* About this exercise *
Report each line of the listing below that holds "lines".

* Data shown *
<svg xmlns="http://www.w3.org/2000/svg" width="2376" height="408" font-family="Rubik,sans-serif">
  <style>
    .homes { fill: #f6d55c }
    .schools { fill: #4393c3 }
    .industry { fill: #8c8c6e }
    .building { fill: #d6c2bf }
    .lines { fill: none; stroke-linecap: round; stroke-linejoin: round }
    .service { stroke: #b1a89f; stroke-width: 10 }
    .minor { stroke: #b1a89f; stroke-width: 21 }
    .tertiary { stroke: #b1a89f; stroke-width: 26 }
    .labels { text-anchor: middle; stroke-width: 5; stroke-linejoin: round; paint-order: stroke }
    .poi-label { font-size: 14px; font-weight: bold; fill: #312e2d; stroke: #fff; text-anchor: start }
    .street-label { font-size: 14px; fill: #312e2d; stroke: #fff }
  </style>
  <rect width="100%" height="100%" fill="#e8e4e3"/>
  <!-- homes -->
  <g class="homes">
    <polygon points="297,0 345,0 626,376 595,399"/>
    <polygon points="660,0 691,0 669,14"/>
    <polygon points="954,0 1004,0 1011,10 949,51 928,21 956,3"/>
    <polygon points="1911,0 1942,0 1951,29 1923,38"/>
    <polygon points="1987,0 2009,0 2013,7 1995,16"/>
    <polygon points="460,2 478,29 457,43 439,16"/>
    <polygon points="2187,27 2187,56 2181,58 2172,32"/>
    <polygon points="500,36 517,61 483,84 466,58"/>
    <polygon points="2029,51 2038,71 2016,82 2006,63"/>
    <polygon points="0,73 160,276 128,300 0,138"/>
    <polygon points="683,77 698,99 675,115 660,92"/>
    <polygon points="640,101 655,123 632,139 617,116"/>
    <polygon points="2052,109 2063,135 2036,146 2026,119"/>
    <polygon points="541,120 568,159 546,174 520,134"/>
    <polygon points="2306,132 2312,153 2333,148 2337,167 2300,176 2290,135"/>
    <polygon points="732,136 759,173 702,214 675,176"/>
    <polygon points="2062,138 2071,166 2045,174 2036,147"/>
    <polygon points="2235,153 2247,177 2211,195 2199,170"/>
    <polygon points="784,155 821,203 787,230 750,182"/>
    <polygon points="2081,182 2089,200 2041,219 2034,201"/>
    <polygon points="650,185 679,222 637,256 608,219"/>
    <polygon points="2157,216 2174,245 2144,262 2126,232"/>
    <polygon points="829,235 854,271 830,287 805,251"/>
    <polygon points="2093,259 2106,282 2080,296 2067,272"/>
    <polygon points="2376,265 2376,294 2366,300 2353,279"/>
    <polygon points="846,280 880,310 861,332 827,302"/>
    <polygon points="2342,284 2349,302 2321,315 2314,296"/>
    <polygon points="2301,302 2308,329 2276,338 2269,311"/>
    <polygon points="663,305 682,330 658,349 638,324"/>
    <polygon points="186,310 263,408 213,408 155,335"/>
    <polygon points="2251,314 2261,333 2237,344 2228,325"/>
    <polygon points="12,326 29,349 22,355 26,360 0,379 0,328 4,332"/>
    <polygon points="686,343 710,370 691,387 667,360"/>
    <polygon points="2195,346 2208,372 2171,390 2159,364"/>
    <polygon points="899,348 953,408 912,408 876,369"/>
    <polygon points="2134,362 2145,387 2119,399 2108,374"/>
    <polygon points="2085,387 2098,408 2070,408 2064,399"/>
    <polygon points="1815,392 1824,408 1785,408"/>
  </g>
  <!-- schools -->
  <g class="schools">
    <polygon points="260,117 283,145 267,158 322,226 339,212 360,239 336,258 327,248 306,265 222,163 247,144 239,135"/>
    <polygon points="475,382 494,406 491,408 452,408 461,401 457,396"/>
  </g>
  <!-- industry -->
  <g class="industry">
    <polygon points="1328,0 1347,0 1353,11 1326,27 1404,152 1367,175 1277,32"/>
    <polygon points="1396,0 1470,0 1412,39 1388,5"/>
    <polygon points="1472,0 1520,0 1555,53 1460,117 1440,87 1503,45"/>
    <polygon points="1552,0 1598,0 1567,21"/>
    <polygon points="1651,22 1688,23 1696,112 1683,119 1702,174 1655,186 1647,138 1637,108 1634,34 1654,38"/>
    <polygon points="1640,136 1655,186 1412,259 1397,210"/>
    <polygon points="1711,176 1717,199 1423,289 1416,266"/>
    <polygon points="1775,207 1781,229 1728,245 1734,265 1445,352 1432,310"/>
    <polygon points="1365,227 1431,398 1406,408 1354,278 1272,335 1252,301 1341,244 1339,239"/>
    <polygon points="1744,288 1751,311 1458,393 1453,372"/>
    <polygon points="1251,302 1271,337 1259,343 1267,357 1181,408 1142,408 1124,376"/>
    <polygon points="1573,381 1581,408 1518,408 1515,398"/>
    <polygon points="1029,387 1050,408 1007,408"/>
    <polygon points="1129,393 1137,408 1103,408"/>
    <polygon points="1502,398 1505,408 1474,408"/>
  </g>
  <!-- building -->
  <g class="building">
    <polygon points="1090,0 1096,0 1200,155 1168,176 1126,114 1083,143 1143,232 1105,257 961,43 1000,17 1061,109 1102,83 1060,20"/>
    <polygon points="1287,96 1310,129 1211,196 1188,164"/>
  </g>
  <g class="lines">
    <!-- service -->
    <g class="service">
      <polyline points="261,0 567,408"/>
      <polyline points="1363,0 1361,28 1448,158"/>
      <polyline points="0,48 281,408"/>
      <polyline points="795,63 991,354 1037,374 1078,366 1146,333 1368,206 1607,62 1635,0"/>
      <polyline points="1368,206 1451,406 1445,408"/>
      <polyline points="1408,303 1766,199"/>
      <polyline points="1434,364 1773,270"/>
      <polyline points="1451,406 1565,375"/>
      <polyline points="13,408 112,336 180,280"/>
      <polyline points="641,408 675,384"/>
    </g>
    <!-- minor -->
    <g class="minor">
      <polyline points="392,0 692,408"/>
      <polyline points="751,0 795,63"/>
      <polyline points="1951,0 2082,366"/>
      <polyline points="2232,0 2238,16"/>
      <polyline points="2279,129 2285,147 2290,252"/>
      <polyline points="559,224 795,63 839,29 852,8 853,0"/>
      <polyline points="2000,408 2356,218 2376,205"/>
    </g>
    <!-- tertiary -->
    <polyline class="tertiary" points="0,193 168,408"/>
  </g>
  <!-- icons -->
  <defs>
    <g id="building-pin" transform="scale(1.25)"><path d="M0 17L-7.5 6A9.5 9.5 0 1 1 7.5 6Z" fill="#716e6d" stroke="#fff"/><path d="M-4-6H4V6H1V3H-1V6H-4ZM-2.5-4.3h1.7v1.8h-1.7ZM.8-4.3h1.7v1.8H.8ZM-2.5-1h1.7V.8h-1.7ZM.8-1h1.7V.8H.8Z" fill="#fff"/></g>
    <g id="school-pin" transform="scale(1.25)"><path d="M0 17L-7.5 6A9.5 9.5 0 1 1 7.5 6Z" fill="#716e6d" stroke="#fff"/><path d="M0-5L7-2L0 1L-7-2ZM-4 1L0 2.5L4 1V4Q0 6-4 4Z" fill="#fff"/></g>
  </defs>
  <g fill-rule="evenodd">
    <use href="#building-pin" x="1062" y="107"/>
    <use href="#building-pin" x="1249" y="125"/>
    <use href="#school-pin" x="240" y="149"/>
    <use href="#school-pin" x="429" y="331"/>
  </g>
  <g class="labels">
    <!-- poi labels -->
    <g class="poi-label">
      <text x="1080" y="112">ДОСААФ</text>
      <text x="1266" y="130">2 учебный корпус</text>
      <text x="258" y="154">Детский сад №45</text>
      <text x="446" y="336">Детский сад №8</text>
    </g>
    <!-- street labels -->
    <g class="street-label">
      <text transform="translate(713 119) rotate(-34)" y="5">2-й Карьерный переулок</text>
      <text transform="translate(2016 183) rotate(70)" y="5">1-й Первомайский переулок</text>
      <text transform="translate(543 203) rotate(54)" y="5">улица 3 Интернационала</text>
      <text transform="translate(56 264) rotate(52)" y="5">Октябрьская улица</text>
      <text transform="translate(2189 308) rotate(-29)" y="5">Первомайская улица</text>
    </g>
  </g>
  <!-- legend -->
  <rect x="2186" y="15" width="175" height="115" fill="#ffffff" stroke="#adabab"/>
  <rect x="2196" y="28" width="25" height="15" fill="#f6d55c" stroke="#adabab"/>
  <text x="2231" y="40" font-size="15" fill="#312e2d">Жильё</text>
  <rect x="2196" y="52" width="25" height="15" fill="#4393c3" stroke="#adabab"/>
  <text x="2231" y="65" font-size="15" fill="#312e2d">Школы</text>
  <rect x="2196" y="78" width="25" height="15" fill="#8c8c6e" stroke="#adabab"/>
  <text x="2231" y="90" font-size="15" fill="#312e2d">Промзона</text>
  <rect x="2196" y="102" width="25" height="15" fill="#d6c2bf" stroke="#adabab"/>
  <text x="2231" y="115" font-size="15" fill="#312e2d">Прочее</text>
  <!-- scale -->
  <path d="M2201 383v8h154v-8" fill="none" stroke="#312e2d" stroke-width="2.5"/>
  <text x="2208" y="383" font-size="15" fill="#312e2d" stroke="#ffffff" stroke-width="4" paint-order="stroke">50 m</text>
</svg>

* Response *
    .lines { fill: none; stroke-linecap: round; stroke-linejoin: round }
  <g class="lines">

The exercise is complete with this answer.